Wichtige Fragen klären

Doch welche wichtigen Fragen sollte eine Patientenverfügung klären? Hierzu zählt zum Beispiel, ob man wiederbelebt werden möchte oder nicht. Soll dies immer geschehen oder nur, wenn vermutlich noch keine schweren Hirnschäden vorliegen? Weitere wichtige zu klärende Punkte: künstliche Beatmung und Ernährung, Schmerz und Symptombehandlung und Pflegeoptionen. Denn mit der Patientenverfügung lassen sich bestimmte Therapien bevorzugen und auch ausschließen.

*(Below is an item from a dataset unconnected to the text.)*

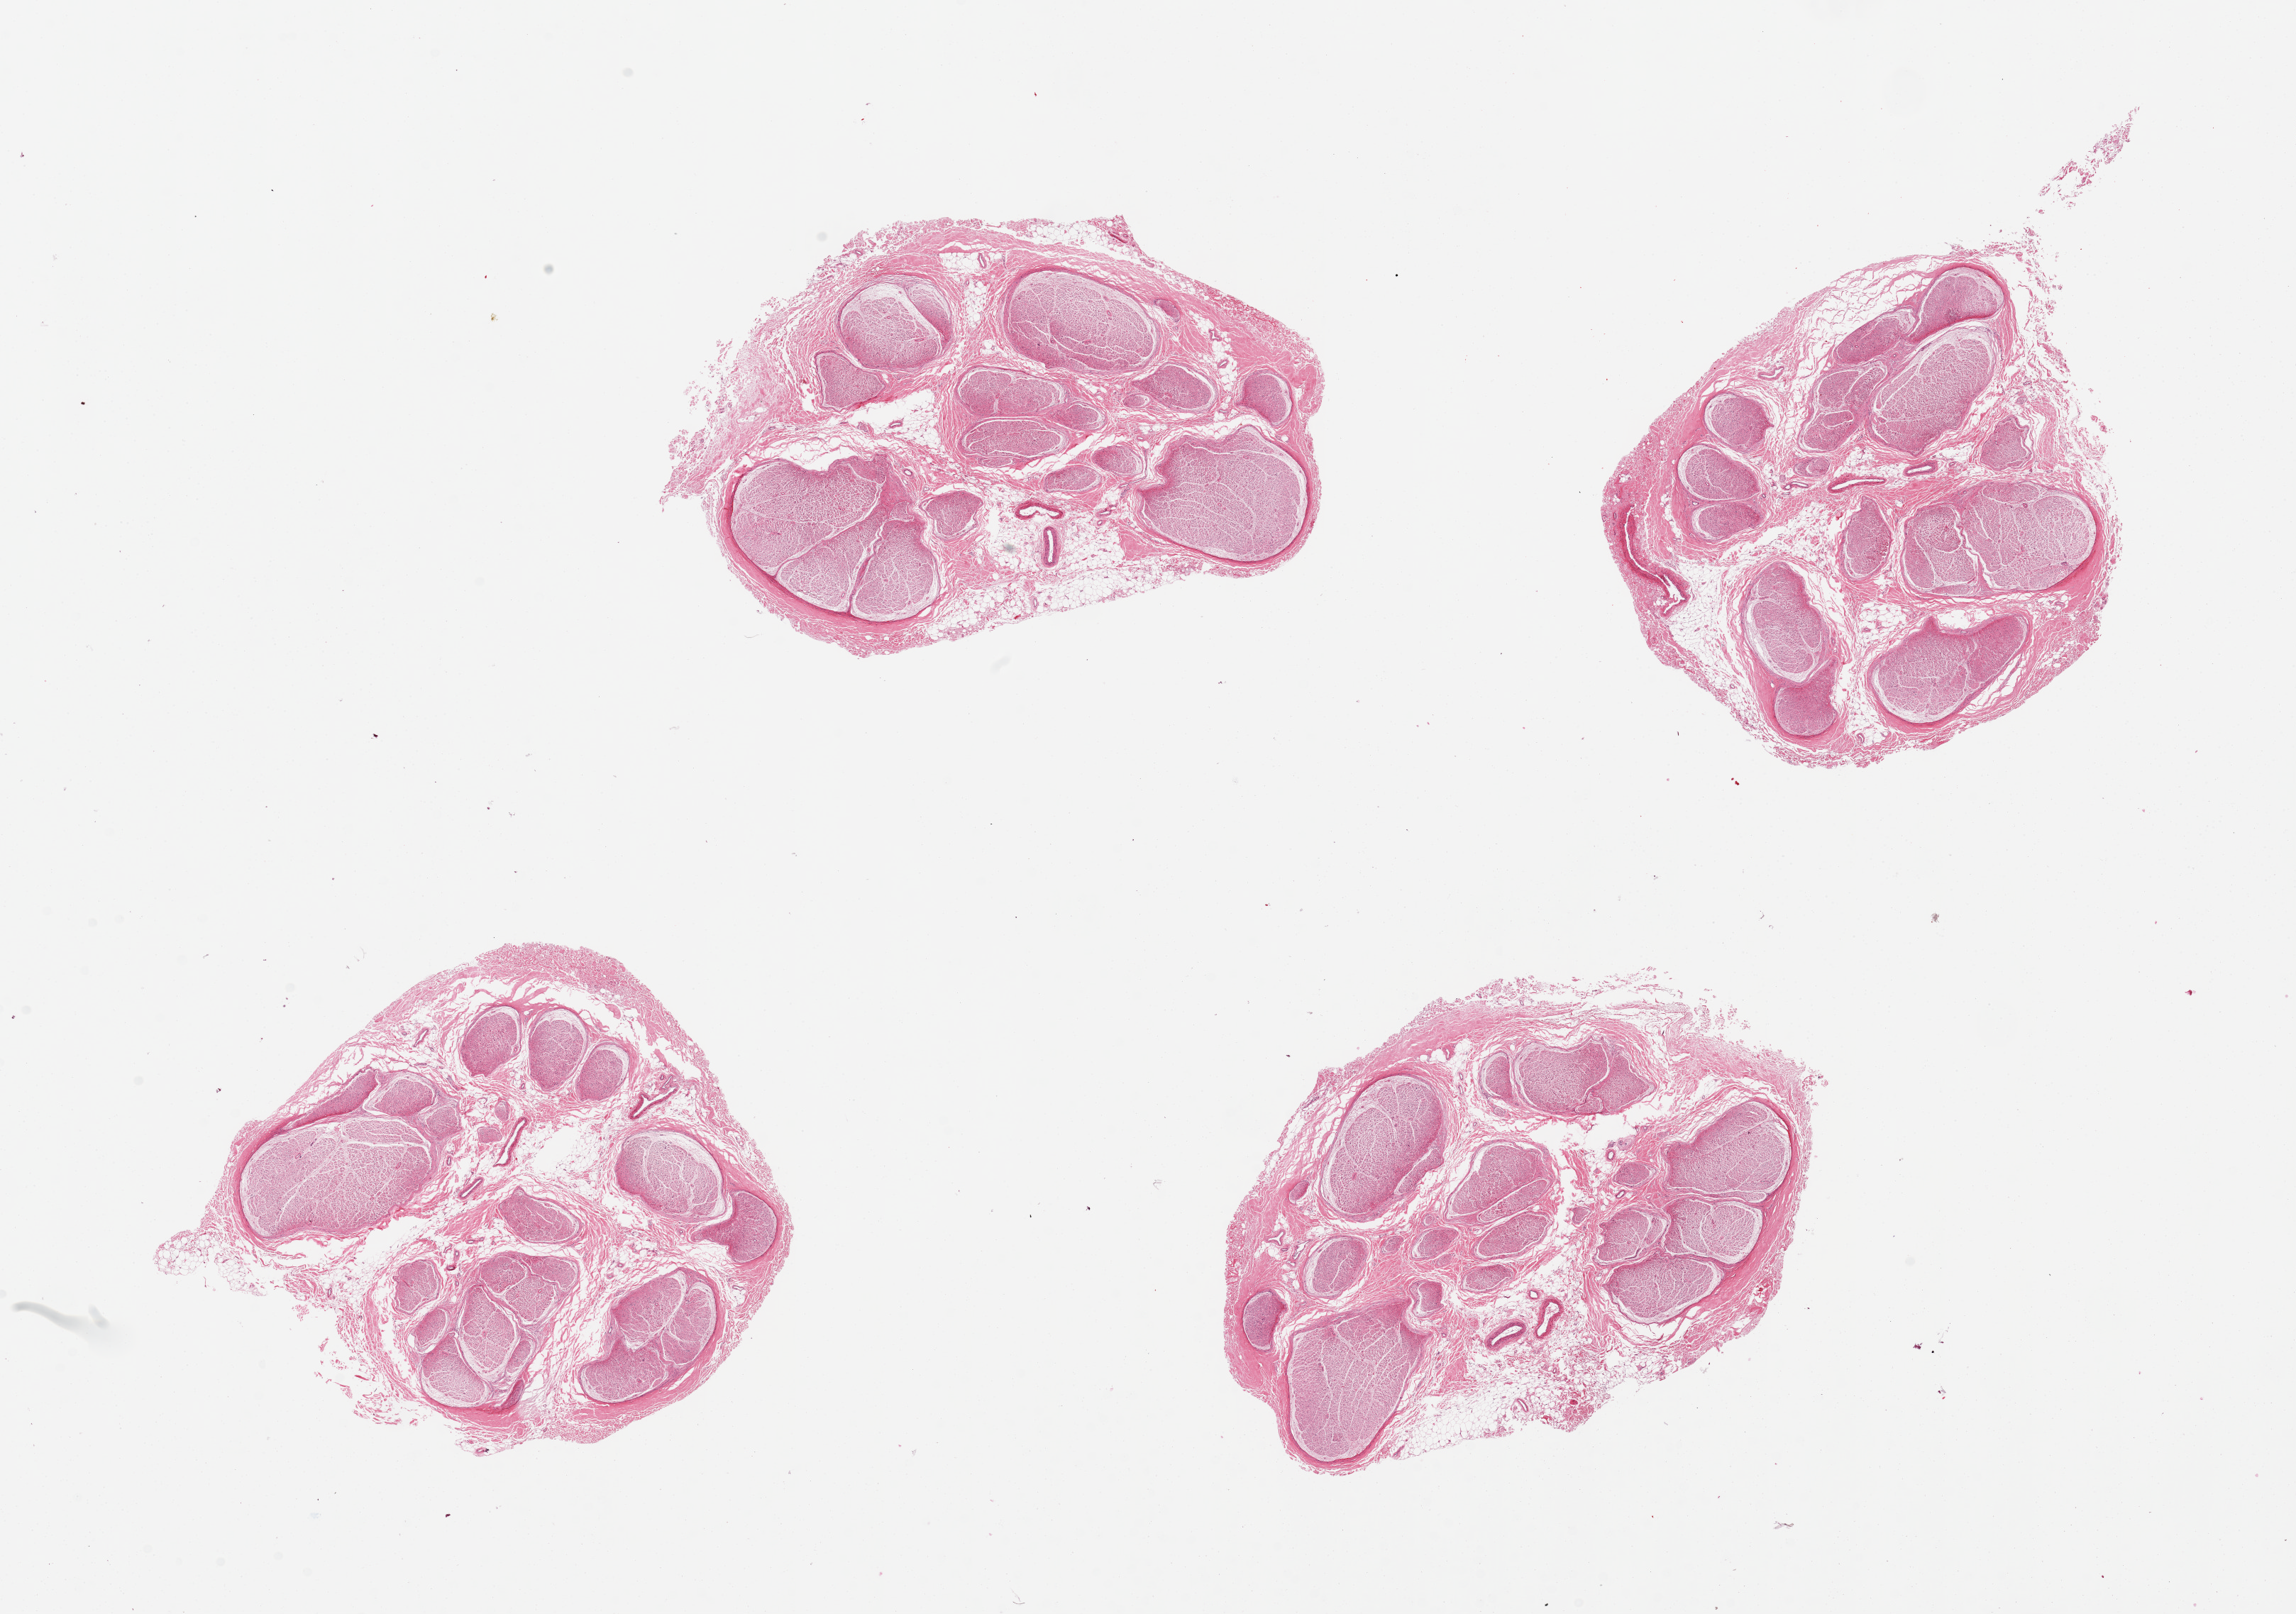
Digitized hematoxylin and eosin (H&E)-stained section — low-resolution overview of the scanned area, about 25.6 x 18.0 mm (from a 20x scan), PAXgene-fixed, paraffin-embedded tissue, section of tibial nerve (target tissue), donor tissue sample. Donor sex: male.
Review note (as recorded): 4 pieces; up to 30% internal and external fat.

Zudem gibt die Patientenverfügung die Möglichkeit, den Ort anzugeben, an dem man, mit oder ohne Begleitung, sterben möchte. Ebenfalls wichtig: Die Aufhebung der ärztlichen Schweigepflicht für die in der Verfügung genannten Vertrauenspersonen. Auch Aussagen zur Verbindlichkeit helfen. Hier lässt sich regeln, wer in Fällen entscheidet, die man nicht geregelt hat. Hinweise auf weitere Versorgungsverfügungen wie Vorsorgevollmacht oder Betreuungsverfügung mit Angaben von Namen und Kontaktmöglichkeit der jeweiligen Person ergänzen ebenfalls sinnvoll. Auch die persönliche Einstellung zum Thema Organspende darf man einbringen.

Jederzeit änderbar

Zum Schluss unterschreibt man das Dokument und versichert, dass man alle Angaben freiwillig bei vollem geistigen Bewusstsein getätigt hat und sich der Konsequenzen bewusst ist. Änderungen und Widerruf bleiben jederzeit möglich. Bei Änderung sind erneut Datum und Unterschrift nötig. Auch lässt sich festlegen, dass die Gültigkeit verloren geht, wenn der Verfasser nicht zu festgelegter Zeit die Verfügung verlängert. Mittlerweile gestaltet es sich also aufwändiger, eine Patientenverfügung zu verfassen. Allerdings entspricht sie aber mehr den wirklichen Wünschen.